## SUPPLIED MATERIAL
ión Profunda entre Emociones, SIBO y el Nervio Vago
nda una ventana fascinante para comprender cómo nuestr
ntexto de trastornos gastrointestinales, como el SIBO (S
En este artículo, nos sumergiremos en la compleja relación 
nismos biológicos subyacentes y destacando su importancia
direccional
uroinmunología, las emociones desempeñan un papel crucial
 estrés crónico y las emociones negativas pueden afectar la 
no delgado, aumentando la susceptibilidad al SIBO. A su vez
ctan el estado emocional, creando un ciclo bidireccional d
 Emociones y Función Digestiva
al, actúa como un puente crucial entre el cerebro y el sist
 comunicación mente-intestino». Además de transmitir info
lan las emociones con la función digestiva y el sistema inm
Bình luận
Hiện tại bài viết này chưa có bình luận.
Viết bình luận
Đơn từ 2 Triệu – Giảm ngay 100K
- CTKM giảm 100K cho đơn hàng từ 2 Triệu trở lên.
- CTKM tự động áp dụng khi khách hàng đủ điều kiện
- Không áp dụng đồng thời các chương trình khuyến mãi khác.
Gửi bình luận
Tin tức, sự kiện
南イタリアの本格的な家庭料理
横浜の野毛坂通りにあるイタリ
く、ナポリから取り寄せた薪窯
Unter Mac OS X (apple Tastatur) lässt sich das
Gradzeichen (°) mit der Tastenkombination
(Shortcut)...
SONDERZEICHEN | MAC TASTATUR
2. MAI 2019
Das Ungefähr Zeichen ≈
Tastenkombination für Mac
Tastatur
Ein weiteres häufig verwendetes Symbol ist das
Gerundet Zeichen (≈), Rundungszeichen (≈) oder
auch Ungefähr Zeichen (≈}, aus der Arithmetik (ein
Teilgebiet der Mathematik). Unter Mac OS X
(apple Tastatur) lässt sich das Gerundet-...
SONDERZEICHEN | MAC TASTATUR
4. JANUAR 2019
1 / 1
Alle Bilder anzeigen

## WHAT YOU HAVE TO DO
From the first line to the last, copy every record exactly.

## WRITTEN RESPONSE
ión Profunda entre Emociones, SIBO y el Nervio Vago
nda una ventana fascinante para comprender cómo nuestr
ntexto de trastornos gastrointestinales, como el SIBO (S
En este artículo, nos sumergiremos en la compleja relación 
nismos biológicos subyacentes y destacando su importancia
direccional
uroinmunología, las emociones desempeñan un papel crucial
 estrés crónico y las emociones negativas pueden afectar la 
no delgado, aumentando la susceptibilidad al SIBO. A su vez
ctan el estado emocional, creando un ciclo bidireccional d
 Emociones y Función Digestiva
al, actúa como un puente crucial entre el cerebro y el sist
 comunicación mente-intestino». Además de transmitir info
lan las emociones con la función digestiva y el sistema inm
Bình luận
Hiện tại bài viết này chưa có bình luận.
Viết bình luận
Đơn từ 2 Triệu – Giảm ngay 100K
- CTKM giảm 100K cho đơn hàng từ 2 Triệu trở lên.
- CTKM tự động áp dụng khi khách hàng đủ điều kiện
- Không áp dụng đồng thời các chương trình khuyến mãi khác.
Gửi bình luận
Tin tức, sự kiện
南イタリアの本格的な家庭料理
横浜の野毛坂通りにあるイタリ
く、ナポリから取り寄せた薪窯
Unter Mac OS X (apple Tastatur) lässt sich das
Gradzeichen (°) mit der Tastenkombination
(Shortcut)...
SONDERZEICHEN | MAC TASTATUR
2. MAI 2019
Das Ungefähr Zeichen ≈
Tastenkombination für Mac
Tastatur
Ein weiteres häufig verwendetes Symbol ist das
Gerundet Zeichen (≈), Rundungszeichen (≈) oder
auch Ungefähr Zeichen (≈}, aus der Arithmetik (ein
Teilgebiet der Mathematik). Unter Mac OS X
(apple Tastatur) lässt sich das Gerundet-...
SONDERZEICHEN | MAC TASTATUR
4. JANUAR 2019
1 / 1
Alle Bilder anzeigen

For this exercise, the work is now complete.